Jones Lang LaSalle (JLL) has claimed that Dubai's real estate sector
is set to witness some stability in capital values over the coming 12 months. The firm noted that Abu Dhabi will see highest value declines over the period.
"While Dubai is already passed the supply peak, Abu Dhabi is still approaching the peak of the supply cycle. Thus, Abu Dhabi rents and sale prices are expected to continue to decline in the coming year," JLL said in its 2011 Middle East and North Africa (Mena) Real Estate Investor Sentiment survey.
According to the survey, more established residential and commercial areas have experienced price stabilisation and, in select cases, increases. Areas such as Palm Jumeirah, Dubai Marina and prime office locations like Dubai International Financial Centre and Emaar Square have performed best while less developed areas with limited infrastructure continue to suffer.

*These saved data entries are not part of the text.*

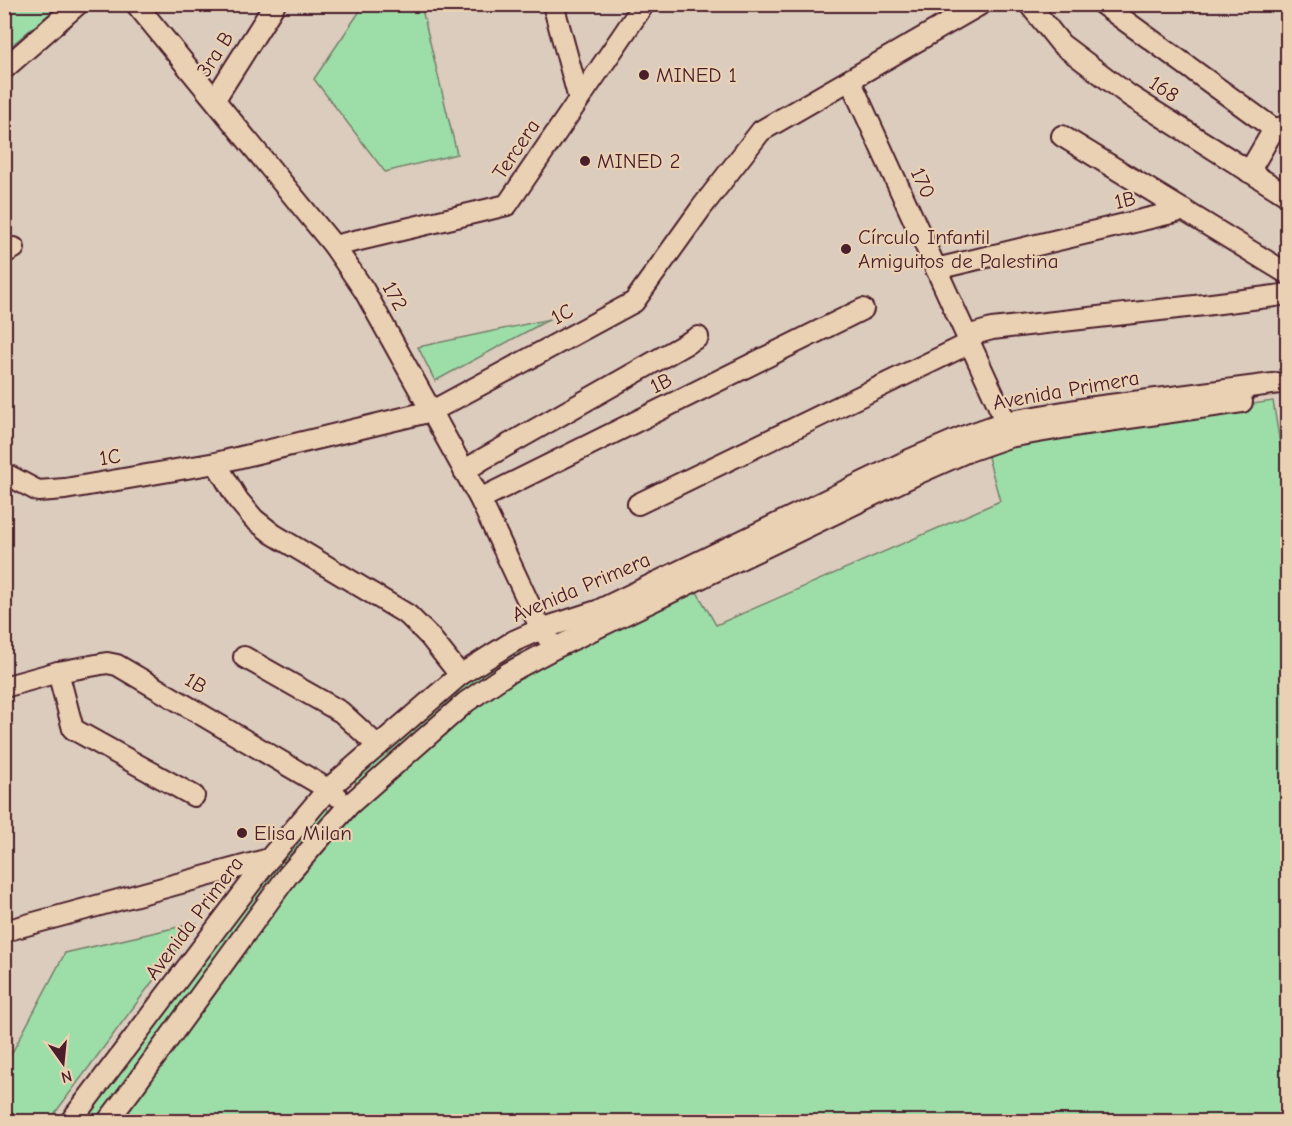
<svg xmlns="http://www.w3.org/2000/svg" width="1292" height="1126" font-family="'Comic Neue',sans-serif">
  <style>
    .green { fill: #9ddea8; stroke: #747e6a; stroke-width: 1.5 }
    .lines { fill: none; stroke-linecap: round; stroke-linejoin: round }
    .minor-casing { stroke: #4a1f2b; stroke-width: 24 }
    .minor { stroke: #ebd1b3; stroke-width: 20 }
    .poi-dot { fill: #4a1f2b; stroke: #ebd1b3; stroke-width: 2 }
    .labels { text-anchor: middle; dominant-baseline: central; stroke-width: 4.5; stroke-linejoin: round; paint-order: stroke }
    .street-label { font-size: 21px; fill: #4a1f2b; stroke: #ebd1b3 }
    .poi-label { font-size: 21px; fill: #4a1f2b; stroke: #ebd1b3; text-anchor: start }
  </style>
  <rect width="100%" height="100%" fill="#dbccbd"/>
  <filter id="ink" filterUnits="userSpaceOnUse"><feTurbulence type="fractalNoise" baseFrequency=".0167" numOctaves="2"/><feDisplacementMap in="SourceGraphic" scale="12" xChannelSelector="R" yChannelSelector="G"/><feConvolveMatrix kernelMatrix="1 2 1 2 8 2 1 2 1" color-interpolation-filters="sRGB"/></filter>
  <g filter="url(#ink)">
    <!-- green -->
    <g class="green">
      <polygon points="4,5 5,4 60,5 12,45 5,37"/>
      <polygon points="364,5 421,5 457,154 385,172 314,79"/>
      <polygon points="550,319 435,381 418,347"/>
      <polygon points="1273,401 1288,493 1287,1121 110,1122 316,843 413,758 526,666 689,578 716,625 1000,501 988,457 1015,438"/>
      <path d="M527 645 516 656 500 665 470 687 360 785 356 784 355 780C406 733 463 672 527 645Z"/>
      <polygon points="325,807 327,808 328,811 325,817 277,872 252,912 95,1121 80,1122 254,889"/>
      <polygon points="196,923 49,1121 5,1121 5,1066 65,953"/>
    </g>
    <g class="lines">
      <defs>
        <g id="minor">
          <polyline points="136,4 334,246 364,290 480,499 541,629 548,638"/>
          <polyline points="553,4 579,99"/>
          <polyline points="1029,4 1061,44 1130,96 1288,196"/>
          <polyline points="1102,4 1274,129"/>
          <polyline points="4,69 78,4"/>
          <polyline points="850,80 1000,409 1008,434"/>
          <polyline points="215,99 275,4"/>
          <polyline points="1062,136 1288,274"/>
          <polyline points="1249,172 1274,129 1288,126"/>
          <polyline points="334,246 507,205 644,4"/>
          <polyline points="4,253 14,248"/>
          <polyline points="936,269 1184,210"/>
          <polyline points="967,336 992,329 1204,305 1275,296 1288,294"/>
          <polyline points="216,463 238,500 254,519 273,534 408,615 430,637 460,675"/>
          <polyline points="464,471 483,459 698,337"/>
          <polyline points="4,473 38,491 65,489 216,463 432,411 634,302 702,207 761,131 981,4"/>
          <polyline points="480,499 863,309"/>
          <polyline points="638,504 970,343"/>
          <polyline points="244,657 341,712 378,746"/>
          <polyline points="58,672 73,729 194,796"/>
          <polyline points="4,687 58,672 107,663 117,665 321,785 337,796"/>
          <polyline points="4,929 12,929 269,859"/>
          <polyline points="70,1122 269,859 328,789 460,675 514,641 541,629 597,611 909,460 965,436 1005,422 1087,408 1288,382"/>
          <polyline points="107,1122 132,1089 288,875 349,805 466,702 508,673 555,648 921,472 966,452 1009,437 1086,424 1242,402"/>
        </g>
      </defs>
      <!-- minor casing -->
      <use href="#minor" class="minor-casing"/>
      <!-- minor -->
      <use href="#minor" class="minor"/>
    </g>
  </g>
  <!-- markers -->
  <g class="poi-dot">
    <circle cx="644" cy="75" r="6"/>
    <circle cx="585" cy="161" r="6"/>
    <circle cx="846" cy="249" r="6"/>
    <circle cx="242" cy="833" r="6"/>
  </g>
  <g class="labels">
    <!-- street labels -->
    <g class="street-label">
      <text transform="translate(215 54) rotate(-57)">3ra B</text>
      <text transform="translate(1164 89) rotate(33)">168</text>
      <text transform="translate(516 149) rotate(-56)">Tercera</text>
      <text transform="translate(923 183) rotate(66)">170</text>
      <text transform="translate(1125 200) rotate(-13)">1B</text>
      <text transform="translate(395 296) rotate(60)">172</text>
      <text transform="translate(562 314) rotate(-29)">1C</text>
      <text transform="translate(661 383) rotate(-26)">1B</text>
      <text transform="translate(1066 390) rotate(-10)">Avenida Primera</text>
      <text transform="translate(110 457) rotate(-9)">1C</text>
      <text transform="translate(581 587) rotate(-23)">Avenida Primera</text>
      <text transform="translate(196 683) rotate(31)">1B</text>
      <text transform="translate(194 918) rotate(-53)">Avenida Primera</text>
    </g>
    <!-- poi labels -->
    <g class="poi-label">
      <text x="656" y="75">MINED 1</text>
      <text x="597" y="161">MINED 2</text>
      <text x="858" y="237">Círculo Infantil<tspan x="858" dy="24">Amiguitos de Palestina</tspan></text>
      <text x="254" y="833">Elisa Milan</text>
    </g>
  </g>
  <!-- margin -->
  <rect width="1292" height="1126" fill="none" stroke="#ebd1b3" stroke-width="24"/>
  <rect x="12" y="12" width="1268" height="1102" fill="none" stroke="#4a1f2b" stroke-width="2" filter="url(#ink)"/>
  <!-- north arrow -->
  <g transform="translate(63 1063) rotate(165)" stroke="#ebd1b3" stroke-width="4.5" paint-order="stroke">
  <path d="M0-4.5L10 22L0 15L-10 22Z" fill="#4a1f2b"/>
  <text y="-9" font-size="16" font-weight="bold" text-anchor="middle" fill="#4a1f2b">N</text>
  </g>
</svg>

Meanwhile, investment in the region is also expected to rise, with around 75 per cent of respondents planning to increase their level of investment in the Mena real estate market over the next 12 months.

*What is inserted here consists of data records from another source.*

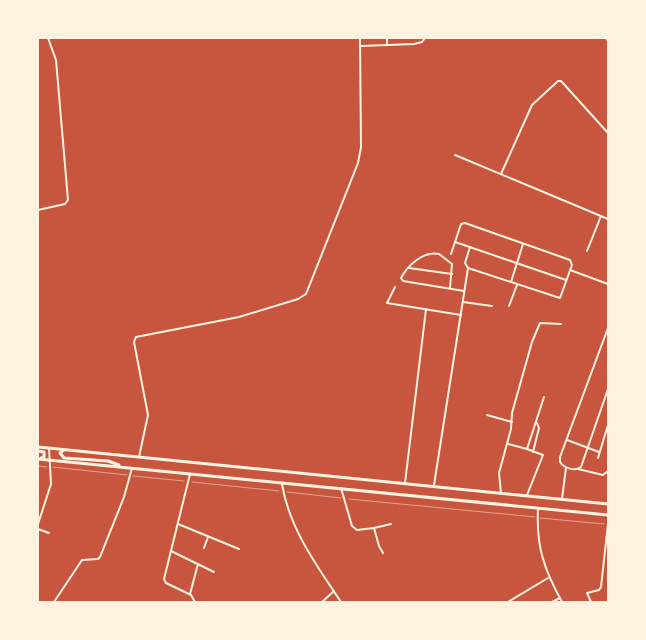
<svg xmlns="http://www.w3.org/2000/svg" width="646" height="640" font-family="'Alegreya Sans',sans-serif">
  <rect width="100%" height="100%" fill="#c8553d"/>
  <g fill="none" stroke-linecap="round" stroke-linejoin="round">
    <!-- path -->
    <g stroke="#fff3e0" stroke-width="0.5">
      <path d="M38,466L47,467"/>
      <path d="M53,467L127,475"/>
      <path d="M133,476L184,481"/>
      <path d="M192,482L279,491"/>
      <path d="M287,492L341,498"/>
      <path d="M349,499L535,517"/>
      <path d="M540,518L604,524"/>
    </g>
    <!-- minor -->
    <g stroke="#fff3e0" stroke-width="2">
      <path d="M387,38V45"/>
      <path d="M606,38L608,41"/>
      <path d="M361,46L414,44L422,42L425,38"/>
      <path d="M455,155L608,219"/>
      <path d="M501,174L532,105L558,81H561L608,133"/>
      <path d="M38,210L65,204L68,200L56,60L48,38"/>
      <path d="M455,242L566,280"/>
      <path d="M587,251L601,216"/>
      <path d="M451,254L461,224L465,223L570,260L572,265L560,298L468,268L465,263L470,247"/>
      <path d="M409,268L452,274"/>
      <path d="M570,270L608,284"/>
      <path d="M511,282L523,244"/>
      <path d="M395,287L387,303L461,315"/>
      <path d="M450,288L452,264L439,254C423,251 408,265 401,278L403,281L464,291"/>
      <path d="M463,302L492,306"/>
      <path d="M509,306L517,285"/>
      <path d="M608,328L560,457V462C564,468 575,472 581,467L608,389"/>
      <path d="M487,415L512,422"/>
      <path d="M567,440L599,452"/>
      <path d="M508,444L527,449L544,397"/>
      <path d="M527,449L543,455L527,495"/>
      <path d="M533,452L539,428L537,423"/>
      <path d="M139,457L148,415L134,342L136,337L239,317L298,299L306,294L358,163L361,147L360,38"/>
      <path d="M598,458L608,425"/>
      <path d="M578,469L603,475L608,471"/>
      <path d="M190,474L164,579L166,583L191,595L195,602"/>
      <path d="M405,483L426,309"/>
      <path d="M282,484C289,528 317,566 341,602"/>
      <path d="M434,485L468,268"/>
      <path d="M341,488L352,526L357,530L374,528L379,546L383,553"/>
      <path d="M501,493L499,473L511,429L512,413L532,342L540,323L561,324"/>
      <path d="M562,499L566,468"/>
      <path d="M538,508C536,547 544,569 562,602"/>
      <path d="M38,524L51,484L49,448"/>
      <path d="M178,524L239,549"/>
      <path d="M374,528L391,524"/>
      <path d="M38,529L49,533"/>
      <path d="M204,548L208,537"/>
      <path d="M171,551L214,572"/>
      <path d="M190,594L198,564"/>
      <path d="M54,602L82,560L98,559L100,557L124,497L132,468"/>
      <path d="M322,602L334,591"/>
      <path d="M508,602L548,578"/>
      <path d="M552,602L560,598"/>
      <path d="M591,602L587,593L599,590L601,587L608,524"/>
    </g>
    <!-- primary -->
    <g stroke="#fff3e0" stroke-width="3">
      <path d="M38,447L608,504"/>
      <path d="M64,450L60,453L64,458L108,461L119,465"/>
      <path d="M38,451L44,452V457L41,458"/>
      <path d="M38,459L608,515"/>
    </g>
  </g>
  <!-- border -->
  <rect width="646" height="640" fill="none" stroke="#fff3e0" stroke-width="78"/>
</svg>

Respondents aim to invest up to USD 6 billion in the real estate market over the next year. JLL warned that this may be inflated because many funds may be trying to tap the same capital sources.
Some 74 per cent of investors added that they had the funding in place to finance their plans for the next 12 months, with the remaining 26 per cent planning to use a combination of debt financing and syndicated equity
to raise the required capital.
The office sector was found to be the one driving demand, with investor interest more focussed on completed and operational properties backed by long-term secure income streams. Mena-based investors also expressed interested in the residential sector, JLL added.